Paper and police clash in row over names ban

  The Rugby Advertiser is trying to force Warwickshire Police to resume naming victims of road accidents and crimes.

It has told its readers of the police decision to withhold the information and on each crime and accident story it now prints the words: "Police are refusing to reveal full details of this incident."

The newspaper will only include police appeals for witnesses if they include names and addresses and has suspended its use of positive spin police stories.

Editor Peter Aengenheister told Press Gazette that the county force had announced in December "without warning or consultation" that it would no longer be giving out the names of people involved in traffic accidents because of the Data Protection Act and the Human Rights Act. "The releasing of names of victims of crime has been suspended for some time," he said.

Media representatives were then invited to an editors’ forum to discuss the policy, Aengenheister said, but were told by Chief Constable John Burbeck and Acting Assistant Chief Constable Derek Cake that "it was the law".

The force will now only release accident victims’ names if they are killed, while other names might be given if the police consider it in the public interest. The policy is based on guidelines issued by the Association of Chief Police Officers.

But Aengenheister said: "The public and the press have a right to know this information. It is certainly not the law as they suggest. As I understand it, both Acts specifically allow for the release of information if it aids police purposes.
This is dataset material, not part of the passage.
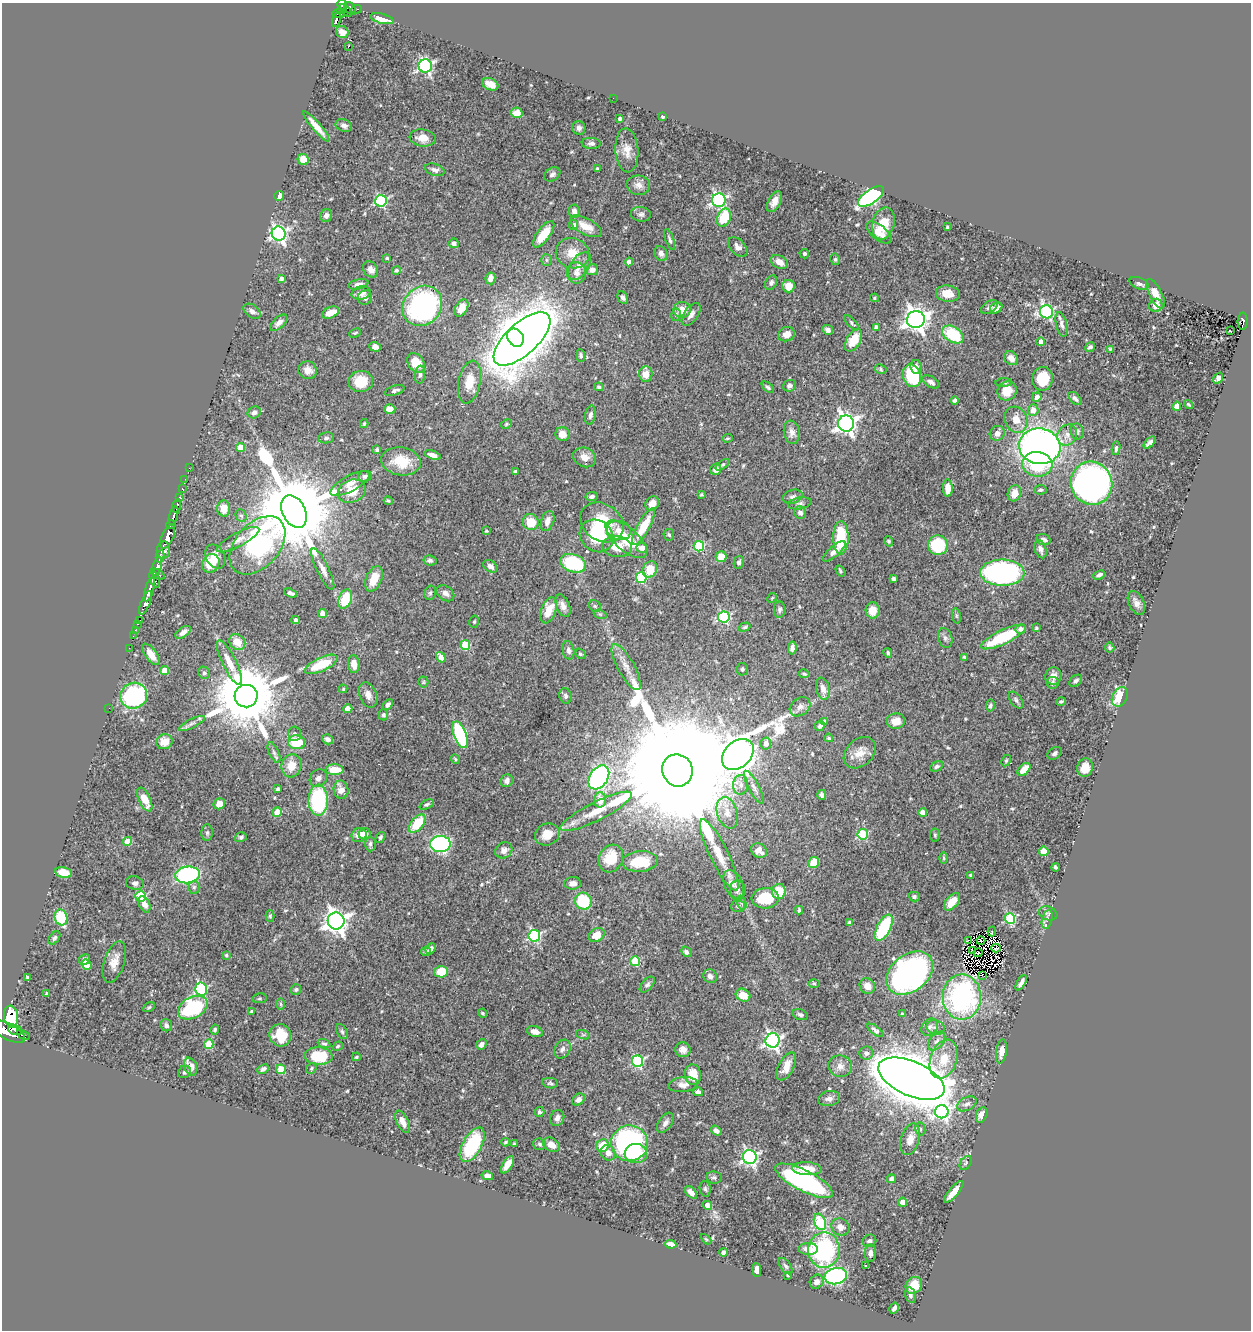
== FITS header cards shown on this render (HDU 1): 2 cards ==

I believe they are doing this for operational convenience."

Local editors fear the police have not been asking victims whether they will allow their details to be passed on to the media – recording in all cases that consent was denied, he said.
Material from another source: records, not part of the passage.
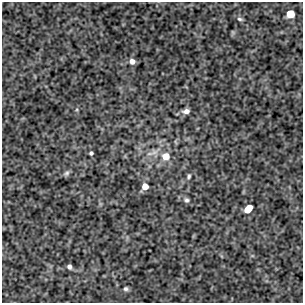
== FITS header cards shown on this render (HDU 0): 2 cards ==
NAXIS1  =                  301
NAXIS2  =                  301

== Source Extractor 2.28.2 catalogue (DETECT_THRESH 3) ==
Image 301 x 301 px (HDU 0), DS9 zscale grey, 1 PNG px = 1 image px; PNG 305 x 305 px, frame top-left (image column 1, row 301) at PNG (2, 2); no overlay
Background 684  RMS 1.2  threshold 3.5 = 3 sigma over >= 5 px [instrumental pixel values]
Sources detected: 14; all 14 listed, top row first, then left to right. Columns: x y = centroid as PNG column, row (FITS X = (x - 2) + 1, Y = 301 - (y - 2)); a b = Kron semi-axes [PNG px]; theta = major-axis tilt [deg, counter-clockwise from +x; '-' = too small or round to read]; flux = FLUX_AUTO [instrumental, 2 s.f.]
Warwickshire Police say the ACPO guidelines have been discussed over a period of time with the Home Office and the Society of Editors and that it is joining with forces in West Mercia, West Midlands and Staffordshire to implement them consistently throughout the region.

"The vast majority of editors have listened to the reasons for the change in policy and have accepted the decision. There are, however, a small number of editors who have difficulty in accepting it," said a statement from the press office. The force has asked those experiencing problems with the interim measures to let the Assistant Chief Constable or the head of media know "so that we can look into it".

Warwickshire is currently reviewing naming victims of crime as part of discussions between the neighbouring forces.

"Naturally we have a public duty to remain within the law and we have always had an open press policy as the law allows, releasing information where appropriate to the limit of the law," the statement claimed.